We could consider ignoring comprehensions that are needed to create a task. In the comprehension rework, this may work out quite nicely, as the cycle semantics changes slightly, which would make it much clearer when this is meaningful or not. So we may actually allow this in certain cases, depending on to which node we assign errors associated with comprehensions.

So actually, the cases were it currently works (where there is a default value), are actually the buggy cases. Basically, if a comprehension depends on default value of another tasks, it should still run after this task, and not assume the default value.

This is related to #1568 and this case is a strong argument that we should always run a tasks B after a task A if B depends on any value of A, even if that value is concrete. That would solve these buggy cases.

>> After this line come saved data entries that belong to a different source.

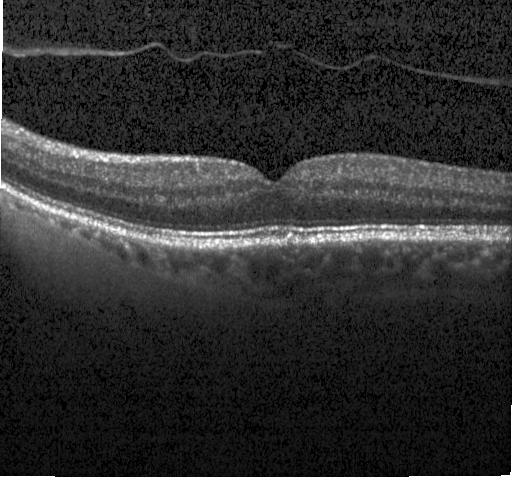
SD-OCT, retinal OCT B-scan, Heidelberg Spectralis.
Impression: drusen.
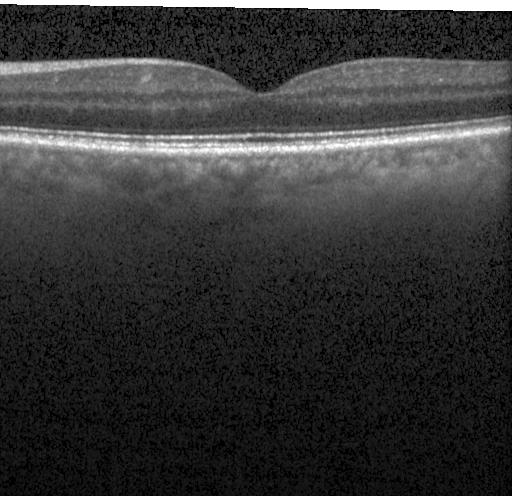

This B-scan demonstrates no CNV, no DME, and no drusen.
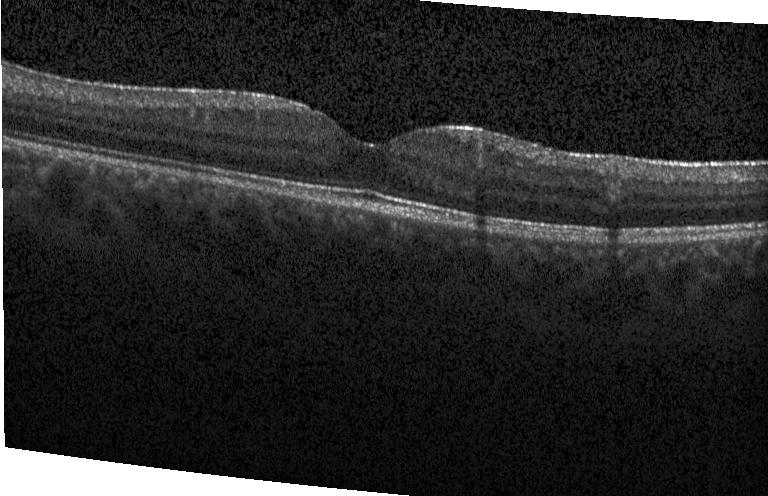
OCT B-scan, SD-OCT. Impression: no choroidal neovascularization, no diabetic macular edema, and no drusen.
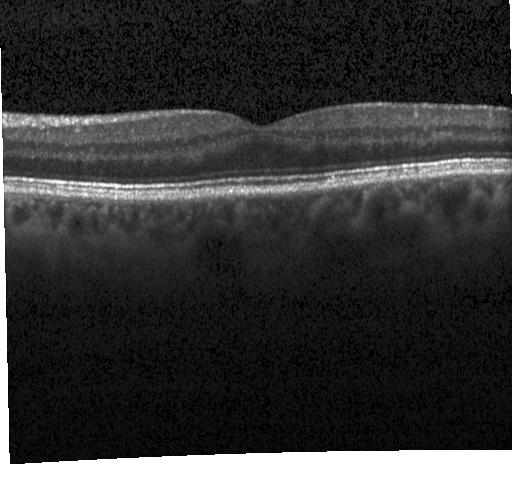

Diagnosis: neither CNV, DME, nor drusen.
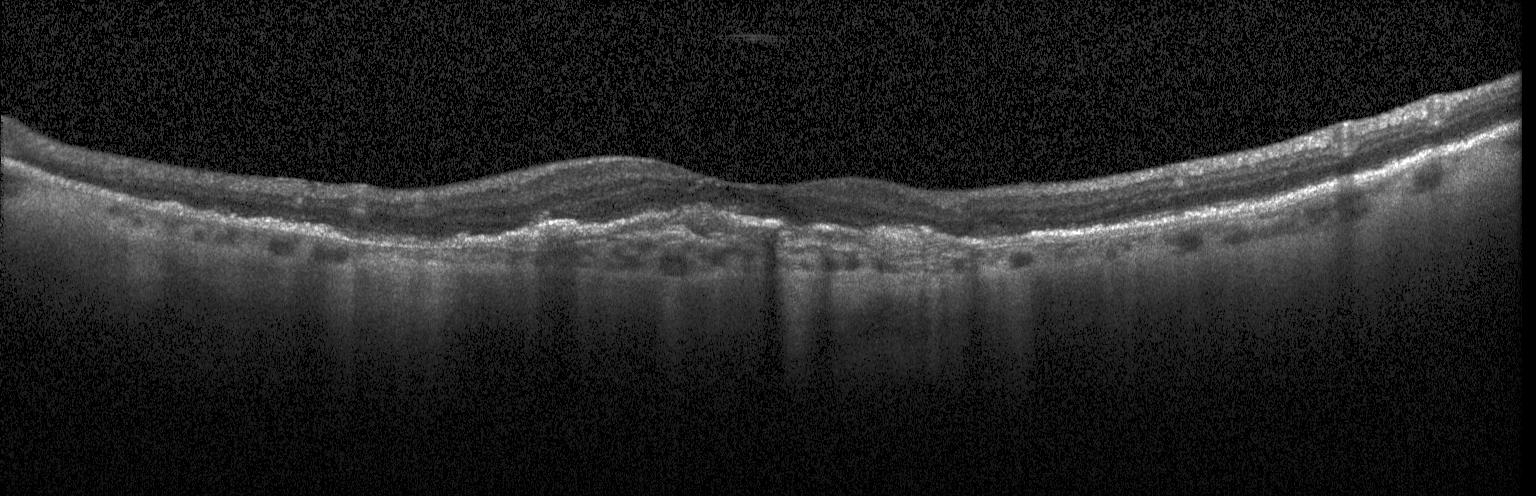 Macular OCT demonstrating CNV.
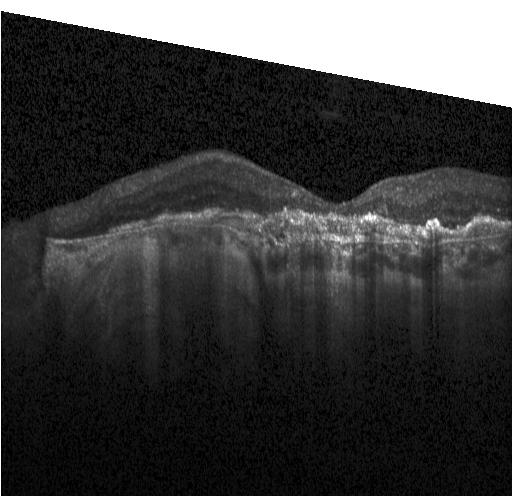 Diagnosis: a choroidal neovascular membrane.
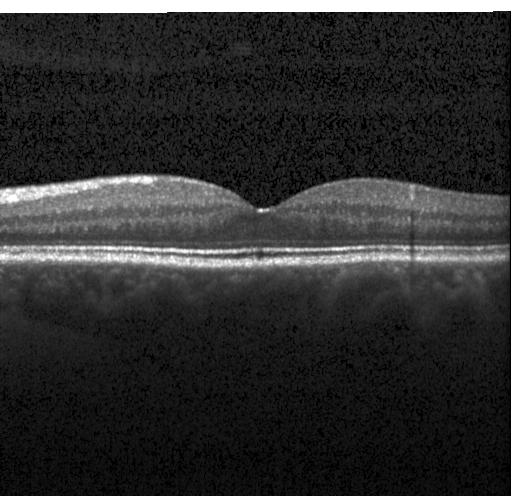
Optical coherence tomography B-scan; acquired on a Heidelberg Spectralis — OCT finding: no choroidal neovascularization, diabetic macular edema, or drusen.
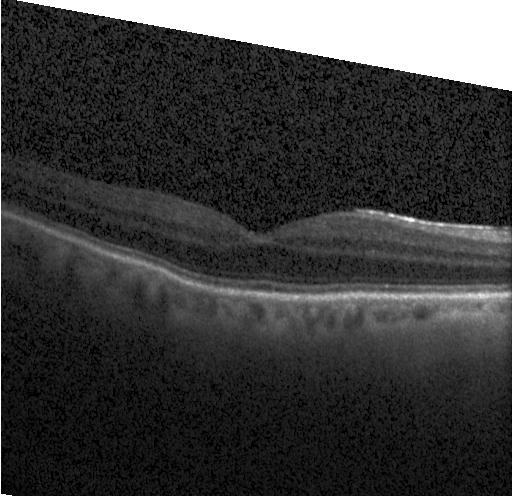 Optical coherence tomography B-scan; acquired on a Heidelberg Spectralis. Assessment: no choroidal neovascularization, no diabetic macular edema, and no drusen.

mpvl commented 2 years ago

So depending on the exact definition of how we attribute errors after the comprehension rework, this Issue will be either a feature request or a bug. :).

mpvl commented 1 year ago

I would suggest for now the proper way to do this is:

// Say hello!
command: prompter: {
    ask: cli.Ask & {
        prompt:   "What is your name?"
        response: string
    }

    // starts after ask
    echo: exec.Run & {
        cmd: ["echo", "Hello", ask.response + "!"]
        stdout: string // capture stdout
    }

    // also starts after echo
    if ask.response+"" != _|_ {
        if len(ask.response) > 10 {
            printLong: cli.Print & {
                text: echo.stdout + " - You have a long name"
            }
        }
        if len(ask.response) <= 10 {
            printShort: cli.Print & {
                text: echo.stdout + " - You have a short name"
            }
        }
    }
}

We can look at something more idiomatic.

myitcv commented 1 year ago

@mpvl just to check, the following would also be sufficient?

exec cue cmd prompter

-- x_tool.cue --
package x

import (
    "tool/cli"
    "tool/exec"
)

// Say hello!
command: prompter: {
    ask: cli.Ask & {
        prompt:   "What is your name?"
        response: string
    }

    // starts after ask
    echo: exec.Run & {
        cmd: ["echo", "Hello", ask.response + "!"]
        stdout: string // capture stdout
    }

    respond: {
        if len(ask.response) > 10 {
            printLong: cli.Print & {
                text: echo.stdout + " - You have a long name"
            }
        }
        if len(ask.response) <= 10 {
            printShort: cli.Print & {
                text: echo.stdout + " - You have a short name"
            }
        }
    }
}
myitcv commented 1 year ago

The v0.5.x milestone is now closed because we have moved onto focus on v0.6.0. Hence moving this to v0.6.x. This particular issue is not critical to the release of v0.6.0, but completing it as a stretch goal would be good.